Parsigecko

Scientific classification
- Domain: Eukaryota
- Kingdom: Animalia
- Phylum: Chordata
- Class: Reptilia
- Order: Squamata
- Infraorder: Gekkota
- Family: Gekkonidae
- Genus: Parsigecko Safaei-Mahroo, Ghaffari, & Anderson, 2016
- Species: P. ziaiei
- Binomial name: Parsigecko ziaiei Safaei-Mahroo, Ghaffari, & Anderson, 2016

= Parsigecko =

- Authority: Safaei-Mahroo, Ghaffari, & Anderson, 2016
- Parent authority: Safaei-Mahroo, Ghaffari, & Anderson, 2016

Genus of lizards

Parsigecko is a monotypic genus of lizards in the family Gekkonidae. It contains one species, Parsigecko ziaiei, known as Ziaie's Pars-gecko. It is found in southern Iran.

==Description==
The adult, gravid female holotype had a snout-to-vent length of 39 mm with a slender body 18 mm across, and an elongated snout. The tail was broken but regenerated, longer than the body, with smooth dorsal caudal scales and two strongly keeled scales on the sides of each annulus. The precloacal area was covered with enlarged, elongated scales arranged in a single arch-shaped row, presumably carrying precloacal pores in males.

The iris of P. ziaiei is yellow and grey with the pupillary slit outlined in yellow. The top of the head is cream with many small, dark brown spots forming blotches. The sides of the head have a chocolate-brown stripe from below the eye stretching to the side, connecting at the back of the head. The body is flecked with brown, the top yellowish-cream in color with 7–8 irregular brown crossbars and the sides light pinkish tan without patterning. The limbs are also pinkish tan with irregular brown flecking and cream speckling. The tail is yellowish with 6 distinct, brown, semicircle bands with the spaces between broader than the banding. Regenerated tail parts are brown with cream blotches. The ventral surface of the gecko is light pink to white.

The genus Parsigecko is distinguished from other genera in Gekkonidae by a combination of the following: dorsal scales that are smooth, granular, subequal in size, not tuberculate and not imbricated, and two strongly keeled scales on the sides of each annulus of the tail. It is distinguished from other bent-toed geckos by its lack of dorsal tubercles, and from Microgecko species by its enlarged lateral caudal scales and single row of enlarged subcaudal scales.

==Taxonomy==
The genus and species were first described in 2016 based on two gravid females collected in 2015. The type locality of Parsigecko ziaiei is from the Koh-e Homag Protected Area north of Zakin, Hormozgan Province in Iran, at an altitude of 1596 m.

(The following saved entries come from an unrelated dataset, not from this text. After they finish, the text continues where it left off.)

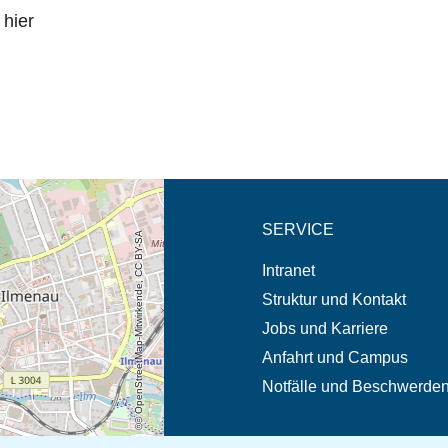
hier
eschreibung in neuem
SERVICE
© OpenStreetMap-Mitwirkende, CC BY-SA
Intranet
Struktur und Kontakt
Jobs und Karriere
Anfahrt und Campus
Notfälle und Beschwerde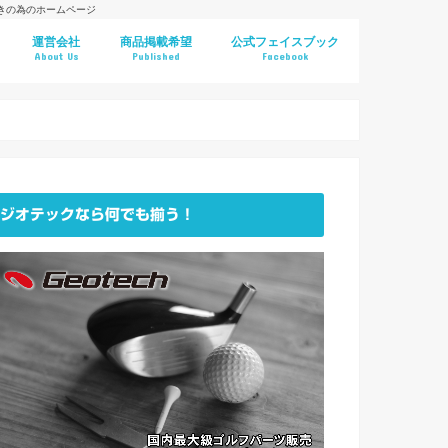
好きの為のホームページ
運営会社
商品掲載希望
公式フェイスブック
About Us
Published
Facebook
ジオテックなら何でも揃う！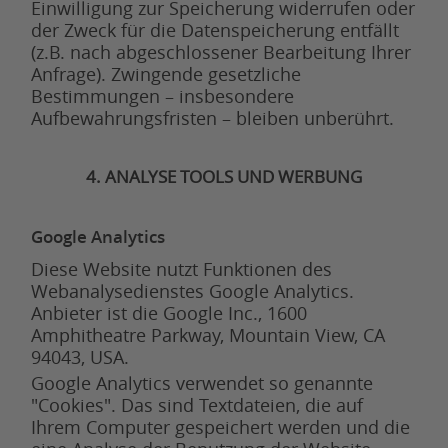
Einwilligung zur Speicherung widerrufen oder
der Zweck für die Datenspeicherung entfällt
(z.B. nach abgeschlossener Bearbeitung Ihrer
Anfrage). Zwingende gesetzliche
Bestimmungen – insbesondere
Aufbewahrungsfristen – bleiben unberührt.
4. ANALYSE TOOLS UND WERBUNG
Google Analytics
Diese Website nutzt Funktionen des
Webanalysedienstes Google Analytics.
Anbieter ist die Google Inc., 1600
Amphitheatre Parkway, Mountain View, CA
94043, USA.
Google Analytics verwendet so genannte
"Cookies". Das sind Textdateien, die auf
Ihrem Computer gespeichert werden und die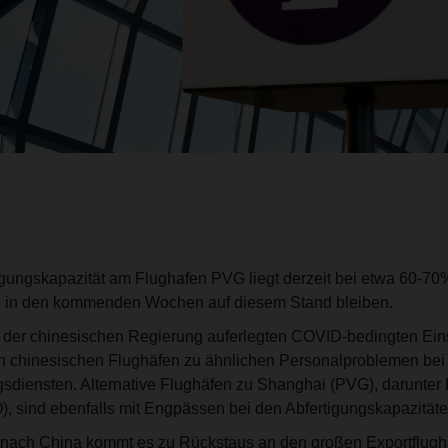
gungskapazität am Flughafen PVG liegt derzeit bei etwa 60-7
d in den kommenden Wochen auf diesem Stand bleiben.
 der chinesischen Regierung auferlegten COVID-bedingten Ei
n chinesischen Flughäfen zu ähnlichen Personalproblemen bei
sdiensten. Alternative Flughäfen zu Shanghai (PVG), darunter
 sind ebenfalls mit Engpässen bei den Abfertigungskapazitäten
nach China kommt es zu Rückstaus an den großen Exportflugh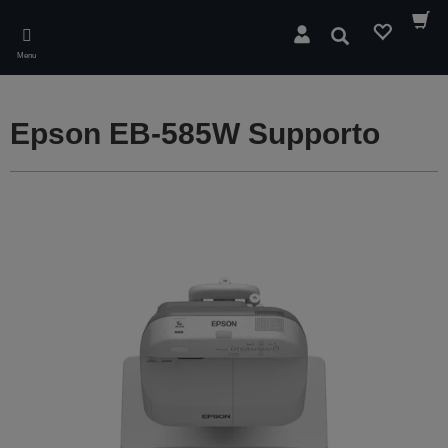
Skip
to
Cerca
main
Menu
content
Epson EB-585W Supporto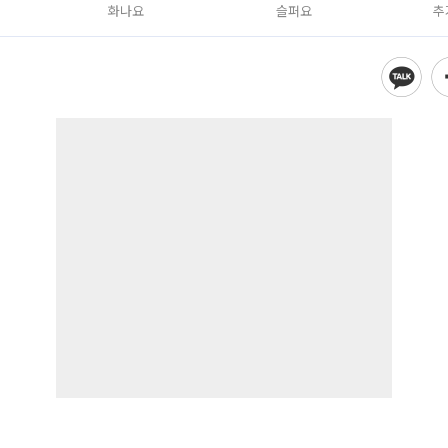
화나요
슬퍼요
추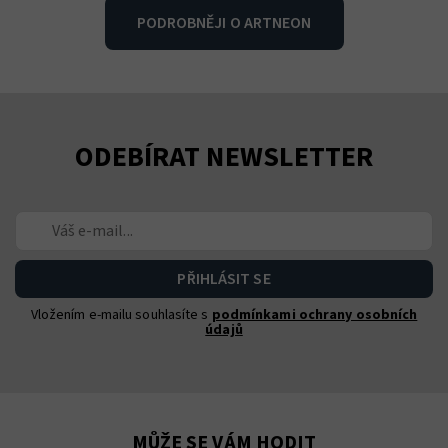
PODROBNĚJI O ARTNEON
ODEBÍRAT NEWSLETTER
Vložením e-mailu souhlasíte s
podmínkami ochrany osobních
údajů
MŮŽE SE VÁM HODIT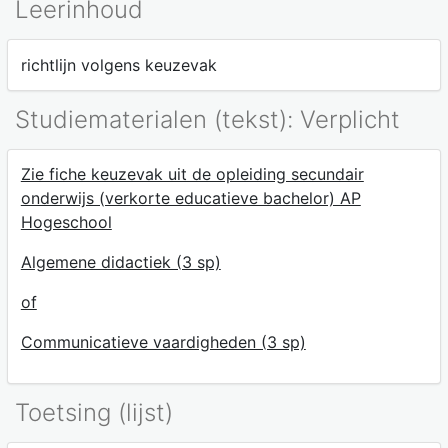
Leerinhoud
richtlijn volgens keuzevak
Studiematerialen (tekst): Verplicht
Zie fiche keuzevak uit de opleiding secundair
onderwijs (verkorte educatieve bachelor) AP
Hogeschool
Algemene didactiek (3 sp)
of
Communicatieve vaardigheden (3 sp)
Toetsing (lijst)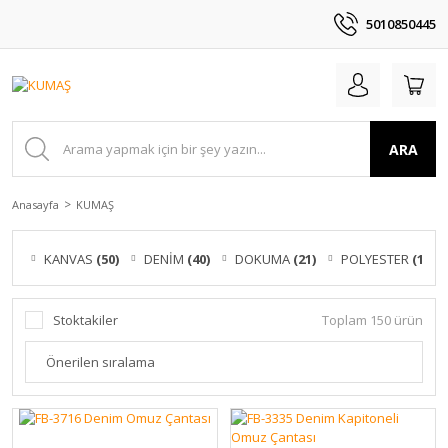
5010850445
ARA
Anasayfa
KUMAŞ
KANVAS
(50)
DENİM
(40)
DOKUMA
(21)
POLYESTER
(19)
Stoktakiler
Toplam 150 ürün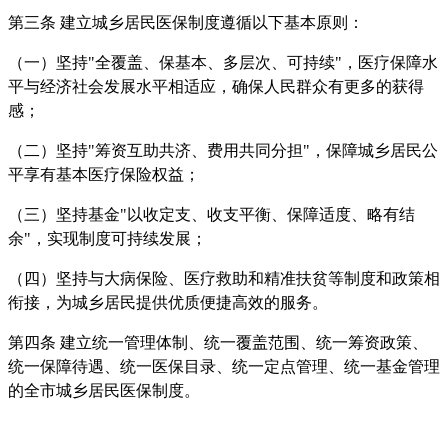
第三条 建立城乡居民医保制度遵循以下基本原则：
（一）坚持"全覆盖、保基本、多层次、可持续"，医疗保障水
平与经济社会发展水平相适应，确保人民群众有更多的获得
感；
（二）坚持"筹资互助共济、费用共同分担"，保障城乡居民公
平享有基本医疗保险权益；
（三）坚持基金"以收定支、收支平衡、保障适度、略有结
余"，实现制度可持续发展；
（四）坚持与大病保险、医疗救助和精准扶贫等制度和政策相
衔接，为城乡居民提供优质便捷高效的服务。
第四条 建立统一管理体制、统一覆盖范围、统一筹资政策、
统一保障待遇、统一医保目录、统一定点管理、统一基金管理
的全市城乡居民医保制度。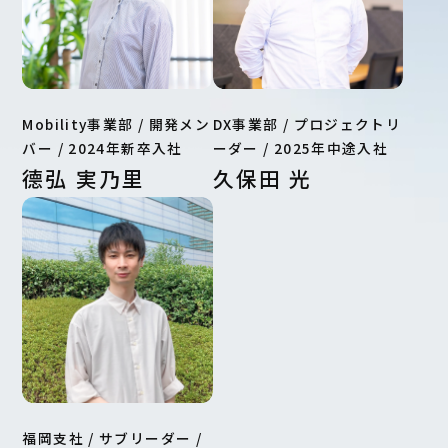
Mobility事業部 / 開発メン
DX事業部 / プロジェクトリ
バー / 2024年新卒入社
ーダー / 2025年中途入社
德弘 実乃里
久保田 光
福岡支社 / サブリーダー /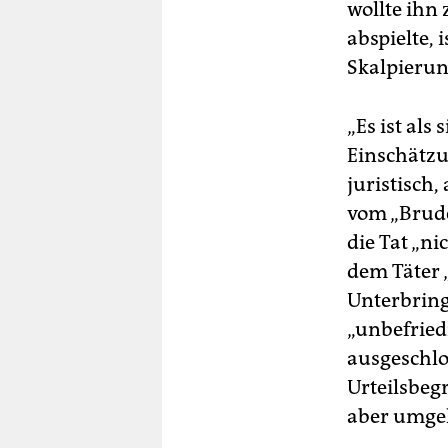
wollte ihn
abspielte, 
Skalpierun
„Es ist als
Einschätzun
juristisch
vom „Brude
die Tat „ni
dem Täter 
Unterbring
„unbefriedi
ausgeschlo
Urteilsbeg
aber umge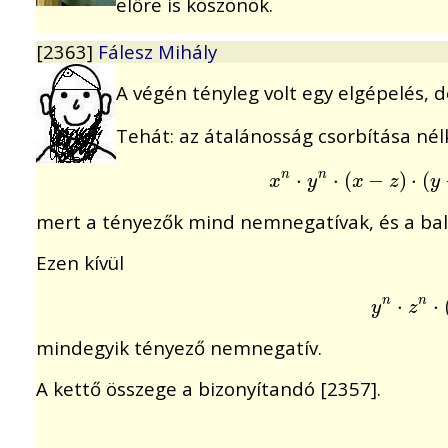
előre is köszönök.
[2363]
Fálesz Mihály
A végén tényleg volt egy elgépelés,
Tehát: az átalánosság csorbítása nél
x
n
⋅
⋅
y
n
⋅
(
x
⋅
−
(
z
)
⋅
−
(
y
−
z
)
)
≥
⋅
(
x
n
n
n
x
y
x
z
y
mert a tényezők mind nemnegatívak, és a bal
Ezen kívül
y
n
⋅
⋅
z
n
⋅
(
x
⋅
n
n
y
z
mindegyik tényező nemnegatív.
A kettő összege a bizonyítandó [2357].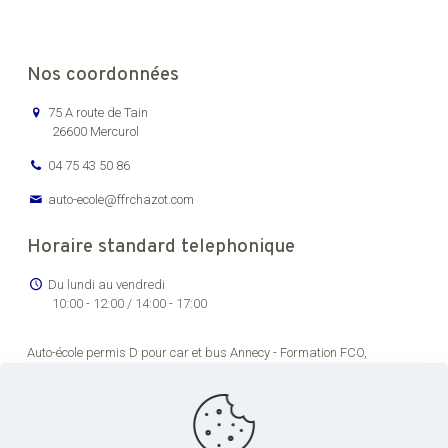
Nos coordonnées
75 A route de Tain
26600 Mercurol
04 75 43 50 86
auto-ecole@ffrchazot.com
Horaire standard telephonique
Du lundi au vendredi
10:00 - 12:00 / 14:00 - 17:00
Auto-école permis D pour car et bus Annecy -
Formation FCO,
renouvellement permis de conducteur routier Bourg-en-Bresse -
Formation permis C pour véhicules lourds Chambéry -
Auto-école
permis transport en commun pas cher Dijon -
Formation permis de
conduire poids lourds Grenoble -
Centre de formation permis CE Lons-
le-Saunier -
Centre de formation chauffeur poids lourds Lyon -
Centre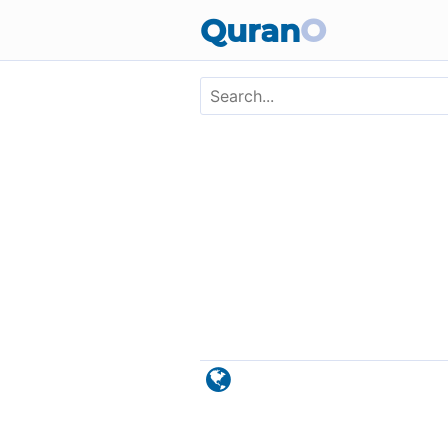
Skip to main content
Quran
O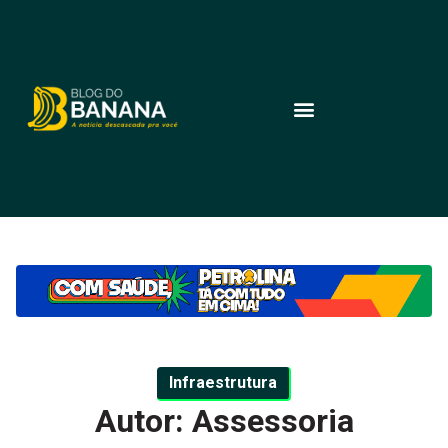
Infraestrutura
Autor: Assessoria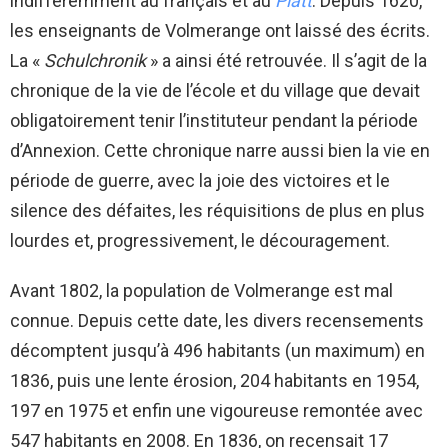
indifféremment au français et au
Platt
. Depuis 1620,
les enseignants de Volmerange ont laissé des écrits.
La «
Schulchronik
» a ainsi été retrouvée. Il s’agit de la
chronique de la vie de l’école et du village que devait
obligatoirement tenir l’instituteur pendant la période
d’Annexion. Cette chronique narre aussi bien la vie en
période de guerre, avec la joie des victoires et le
silence des défaites, les réquisitions de plus en plus
lourdes et, progressivement, le découragement.
Avant 1802, la population de Volmerange est mal
connue. Depuis cette date, les divers recensements
décomptent jusqu’à 496 habitants (un maximum) en
1836, puis une lente érosion, 204 habitants en 1954,
197 en 1975 et enfin une vigoureuse remontée avec
547 habitants en 2008. En 1836, on recensait 17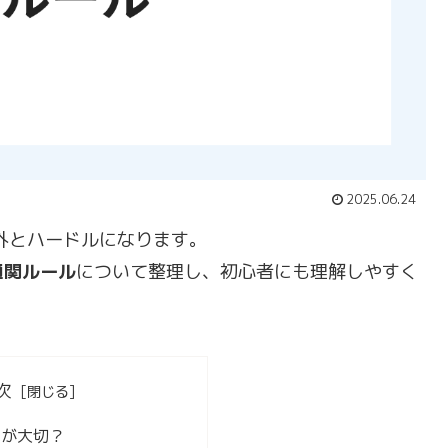
2025.06.24
外とハードルになります。
通関ルール
について整理し、初心者にも理解しやすく
次
ルが大切？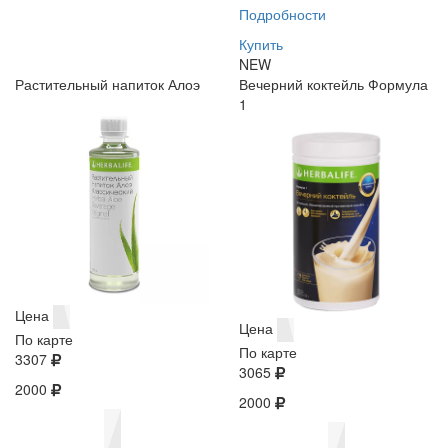
Подробности
Купить
NEW
Растительный напиток Алоэ
Вечерний коктейль Формула
1
Цена
Цена
По карте
По карте
3307
3065
2000
2000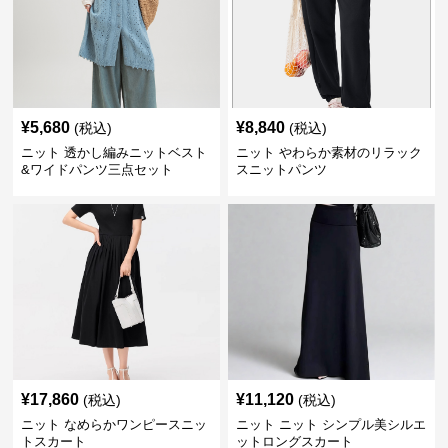
¥
5,680
¥
8,840
(税込)
(税込)
ニット 透かし編みニットベスト
ニット やわらか素材のリラック
&ワイドパンツ三点セット
スニットパンツ
¥
17,860
¥
11,120
(税込)
(税込)
ニット なめらかワンピースニッ
ニット ニット シンプル美シルエ
トスカート
ットロングスカート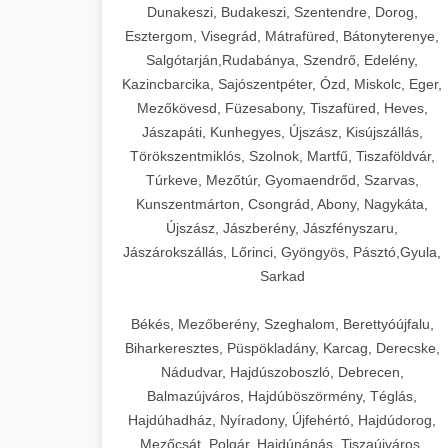
Dunakeszi, Budakeszi, Szentendre, Dorog,
Esztergom, Visegrád, Mátrafüred, Bátonyterenye,
Salgótarján,Rudabánya, Szendrő, Edelény,
Kazincbarcika, Sajószentpéter, Ózd, Miskolc, Eger,
Mezőkövesd, Füzesabony, Tiszafüred, Heves,
Jászapáti, Kunhegyes, Újszász, Kisújszállás,
Törökszentmiklós, Szolnok, Martfű, Tiszaföldvár,
Túrkeve, Mezőtúr, Gyomaendrőd, Szarvas,
Kunszentmárton, Csongrád, Abony, Nagykáta,
Újszász, Jászberény, Jászfényszaru,
Jászárokszállás, Lőrinci, Gyöngyös, Pásztó,Gyula,
Sarkad
Békés, Mezőberény, Szeghalom, Berettyóújfalu,
Biharkeresztes, Püspökladány, Karcag, Derecske,
Nádudvar, Hajdúszoboszló, Debrecen,
Balmazújváros, Hajdúböszörmény, Téglás,
Hajdúhadház, Nyíradony, Újfehértó, Hajdúdorog,
Mezőcsát, Polgár, Hajdúnánás, Tiszaújváros,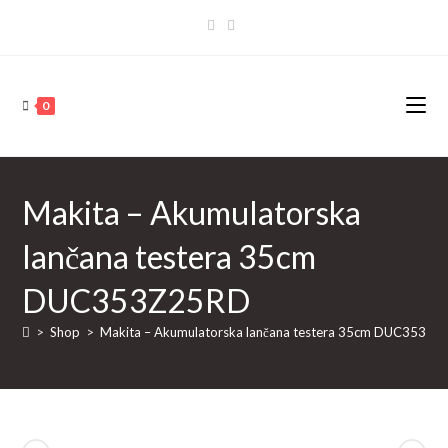
Skip
to
content
0
Makita – Akumulatorska
lančana testera 35cm
DUC353Z25RD
>
Shop
>
Makita – Akumulatorska lančana testera 35cm DUC353Z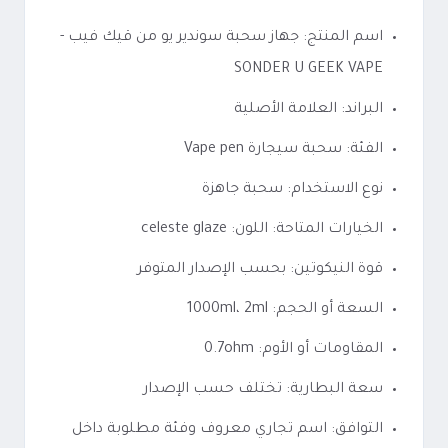
اسم المنتج: جهاز سحبة سوندير يو من قيك فيب -
SONDER U GEEK VAPE
البراند: العلامة الأصلية
الفئة: سحبة سيجارة Vape pen
نوع الاستخدام: سحبة جاهزة
الخيارات المتاحة: اللون: celeste glaze
قوة النيكوتين: بحسب الإصدار المتوفر
السعة أو الحجم: 1000ml، 2ml
المقاومات أو الأوم: 0.7ohm
سعة البطارية: تختلف حسب الإصدار
التوافق: اسم تجاري معروف وفئة مطلوبة داخل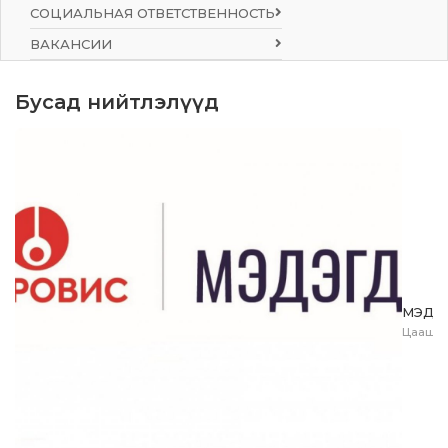
СОЦИАЛЬНАЯ ОТВЕТСТВЕННОСТЬ
ВАКАНСИИ
Бусад нийтлэлүүд
МЭДЭ
Цааш у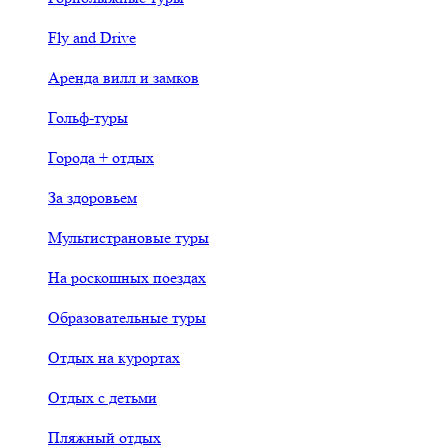
Fly and Drive
Аренда вилл и замков
Гольф-туры
Города + отдых
За здоровьем
Мультистрановые туры
На роскошных поездах
Образовательные туры
Отдых на курортах
Отдых с детьми
Пляжный отдых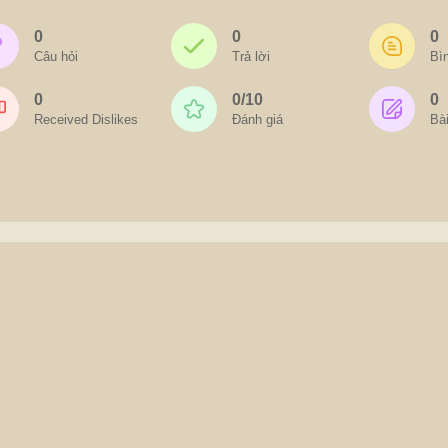
0
0
0
Câu hỏi
Trả lời
Bìn
0
0/10
0
Received Dislikes
Đánh giá
Bài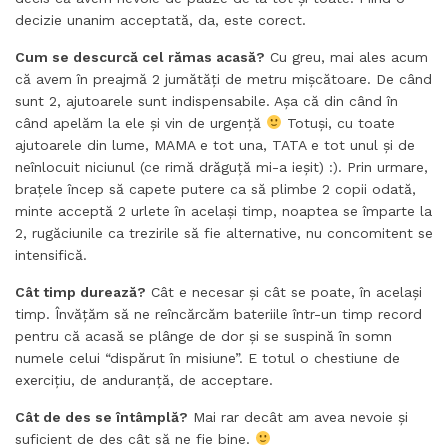
decizie unanim acceptată, da, este corect.
Cum se descurcă cel rămas acasă?
Cu greu, mai ales acum
că avem în preajmă 2 jumătăți de metru mișcătoare. De când
sunt 2, ajutoarele sunt indispensabile. Așa că din când în
când apelăm la ele și vin de urgență
Totuși, cu toate
ajutoarele din lume, MAMA e tot una, TATA e tot unul și de
neînlocuit niciunul (ce rimă drăguță mi-a ieșit) :). Prin urmare,
brațele încep să capete putere ca să plimbe 2 copii odată,
minte acceptă 2 urlete în același timp, noaptea se împarte la
2, rugăciunile ca trezirile să fie alternative, nu concomitent se
intensifică.
Cât timp durează?
Cât e necesar și cât se poate, în același
timp. Învățăm să ne reîncărcăm bateriile într-un timp record
pentru că acasă se plânge de dor și se suspină în somn
numele celui “dispărut în misiune”. E totul o chestiune de
exercițiu, de anduranță, de acceptare.
Cât de des se întâmplă?
Mai rar decât am avea nevoie și
suficient de des cât să ne fie bine.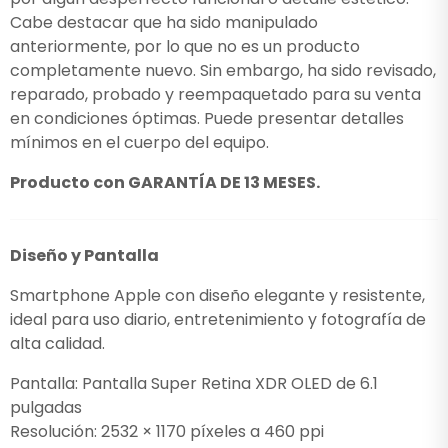
Cabe destacar que ha sido manipulado
anteriormente, por lo que no es un producto
completamente nuevo. Sin embargo, ha sido revisado,
reparado, probado y reempaquetado para su venta
en condiciones óptimas. Puede presentar detalles
mínimos en el cuerpo del equipo.
Producto con GARANTÍA DE 13 MESES.
Diseño y Pantalla
Smartphone Apple con diseño elegante y resistente,
ideal para uso diario, entretenimiento y fotografía de
alta calidad.
Pantalla: Pantalla Super Retina XDR OLED de 6.1
pulgadas
Resolución: 2532 × 1170 píxeles a 460 ppi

The genus name derives from the word "Pars" which is an old name for Iran and seat of the Persian Empire which was centered in south-central Iran. The species was named in honor of Hooshang Ziaie, a lecturer and ecologist at Islamic Azad University, North Tehran branch and former head of three provincial offices of the Department of Environment (Iran), "in recognition of his remarkable and outstanding efforts toward wildlife conservation in Iran".

==Distribution and habitat==
Parsigecko ziaiei is only known from the type locality, north of Zahin, Iran. It is a ground-dwelling gecko. The holotype and paratype were collected on steep hillsides in Zagros Mountains forest steppe and in Nubo-Sindian desert and semi-desert habitats. Associated plant species were Prunus scoparia (mountain almond shrubs), Pistacia atlantica (wild pistachio trees), Dodonaea viscosa (clammy hop seed bush), and Astragalus fasciculifolius (a milk vetch).

==Biology==
Each gravid female contained a single large egg, 8–10 mm in diameter. Oviposition was estimated as occurring in late spring.

P. ziaiei co-occurs with several other gecko species: Eublepharis angramainyu, Cyrtopodion kirmanense, Hemidactylus persicus, and Microgecko persicus.